Sans doute que les larmes de celui qu’il n’avait pas encore compri être l’amour de sa vie pourrait le faire changer d’avis. Peut-être qu’il arrêtera sa dance morbide, et se détacher du malheur qu’il semblait vouloir suivre comme son destin.

Sa main prête à rejoindre celle de Jeno avant de s’arrêter, grimace rapide devant l’état de ses paumes l’empêchant de le toucher. Constat presque insupportable qu’il refoule, douleur des blessures qu’il sent à peine face au manque de ne pouvoir le toucher. Punition pour le sang qu’il voit encore couler sur sa joue.
« Viens, on va aller te soigner Jeno. » Souffle à peine puissant, seulement un murmure sans vie après la révélation qu’il aurait préféré garder pour lui.
« Ouvrez. » Porte directement déverrouillée.

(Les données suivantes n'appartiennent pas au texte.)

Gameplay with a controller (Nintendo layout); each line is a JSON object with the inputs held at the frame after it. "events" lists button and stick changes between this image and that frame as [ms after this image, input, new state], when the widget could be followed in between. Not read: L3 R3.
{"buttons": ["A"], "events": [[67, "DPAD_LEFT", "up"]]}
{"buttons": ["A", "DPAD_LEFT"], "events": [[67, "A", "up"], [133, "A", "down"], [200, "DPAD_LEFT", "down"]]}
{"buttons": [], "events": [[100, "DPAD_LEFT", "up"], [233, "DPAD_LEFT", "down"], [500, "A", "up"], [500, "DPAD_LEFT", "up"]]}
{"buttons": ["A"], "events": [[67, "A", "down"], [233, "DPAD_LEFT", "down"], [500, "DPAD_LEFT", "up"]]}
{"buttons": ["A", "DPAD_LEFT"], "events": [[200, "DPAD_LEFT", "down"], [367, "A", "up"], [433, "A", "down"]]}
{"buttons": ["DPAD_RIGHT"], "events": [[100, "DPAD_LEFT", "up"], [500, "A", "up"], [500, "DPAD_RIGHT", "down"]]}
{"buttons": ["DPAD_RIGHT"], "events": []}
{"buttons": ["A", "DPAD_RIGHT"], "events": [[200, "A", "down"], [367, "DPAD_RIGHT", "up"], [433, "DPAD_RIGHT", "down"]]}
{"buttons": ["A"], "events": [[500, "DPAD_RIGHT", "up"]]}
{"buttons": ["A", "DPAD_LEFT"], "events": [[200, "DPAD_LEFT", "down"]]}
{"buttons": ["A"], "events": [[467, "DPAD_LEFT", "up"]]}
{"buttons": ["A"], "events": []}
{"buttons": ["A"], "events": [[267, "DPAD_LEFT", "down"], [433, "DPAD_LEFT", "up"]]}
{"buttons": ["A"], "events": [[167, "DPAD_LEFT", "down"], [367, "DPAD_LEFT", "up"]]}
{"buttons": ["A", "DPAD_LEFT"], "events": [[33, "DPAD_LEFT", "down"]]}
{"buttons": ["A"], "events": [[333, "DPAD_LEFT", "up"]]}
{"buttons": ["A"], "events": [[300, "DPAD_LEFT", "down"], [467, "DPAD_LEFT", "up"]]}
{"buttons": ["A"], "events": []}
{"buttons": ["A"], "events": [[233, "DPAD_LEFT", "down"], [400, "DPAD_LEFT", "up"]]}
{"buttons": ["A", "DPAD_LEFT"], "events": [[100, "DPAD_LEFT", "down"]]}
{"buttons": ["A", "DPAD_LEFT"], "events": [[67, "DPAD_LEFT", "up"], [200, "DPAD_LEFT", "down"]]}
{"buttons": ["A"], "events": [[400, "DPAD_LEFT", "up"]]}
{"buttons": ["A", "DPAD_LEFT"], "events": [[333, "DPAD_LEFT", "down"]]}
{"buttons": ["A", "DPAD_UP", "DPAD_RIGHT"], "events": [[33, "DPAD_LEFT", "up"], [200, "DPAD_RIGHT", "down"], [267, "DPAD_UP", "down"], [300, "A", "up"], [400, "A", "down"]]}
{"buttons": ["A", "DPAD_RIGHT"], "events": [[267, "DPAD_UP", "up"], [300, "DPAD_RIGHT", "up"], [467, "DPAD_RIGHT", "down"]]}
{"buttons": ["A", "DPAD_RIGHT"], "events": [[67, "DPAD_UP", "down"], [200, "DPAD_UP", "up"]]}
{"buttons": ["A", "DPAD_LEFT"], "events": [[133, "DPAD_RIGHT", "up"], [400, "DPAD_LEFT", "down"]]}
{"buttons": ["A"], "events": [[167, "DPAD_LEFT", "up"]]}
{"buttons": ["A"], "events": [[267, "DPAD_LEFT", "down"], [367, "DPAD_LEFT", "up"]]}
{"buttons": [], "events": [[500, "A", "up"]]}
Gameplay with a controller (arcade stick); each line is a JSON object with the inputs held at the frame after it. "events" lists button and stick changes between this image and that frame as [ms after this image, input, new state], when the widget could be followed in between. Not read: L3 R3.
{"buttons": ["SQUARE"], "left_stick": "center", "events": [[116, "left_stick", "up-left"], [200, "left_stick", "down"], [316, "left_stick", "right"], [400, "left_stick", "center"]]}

Regards fuyards et apeurés se mêlant avant que bien vite les couloirs ne se vident, seulement deux courageux, attendant les ordres. Souffles qui se coupent devant la blessure de l’invité sans que rien ne semble perturber le visage fermé du jeune maudit. « Monsieur, v-voulez-vous qu’on s’occupe de monsieur Moon ?... » Lèvres pincées faisant légèrement trembler l’employé, silence pesant où Veo réfléchit rapidement. L’envie de le garder à ses côtés confrontant celle de le savoir dans de meilleures mains que les siennes.

« Non. »
Impossible qu’il le voit partir avec quelqu’un d’autre, pas maintenant, pas après lui avoir tout dit. « Partez. » Quelques réponses empreintes de craintes, habitude depuis des années ne venant plus perturber son organe déjà suffisamment touché.
« … Suis-moi. »
Les pas rapides maîtrisés, cadence mesurée manifestant une certaines grâce par l’éducation inculquée dès le plus jeune âge. Étiquette et bonnes manières au risque de regards méprisants. Marche qui s’arrête brutalement alors que Veo se retourne vers son invité surprise, visage au regard soucieux qu’il masque légèrement. « A moins que tu ne préfères te faire soigner par un professionnel ? Ce serait sans doute mieux. »
La peur d’une cicatrice soulève son cœur, impossible de détacher son regard de cette possibilité encore tâché de rouge sur le côté de son visage.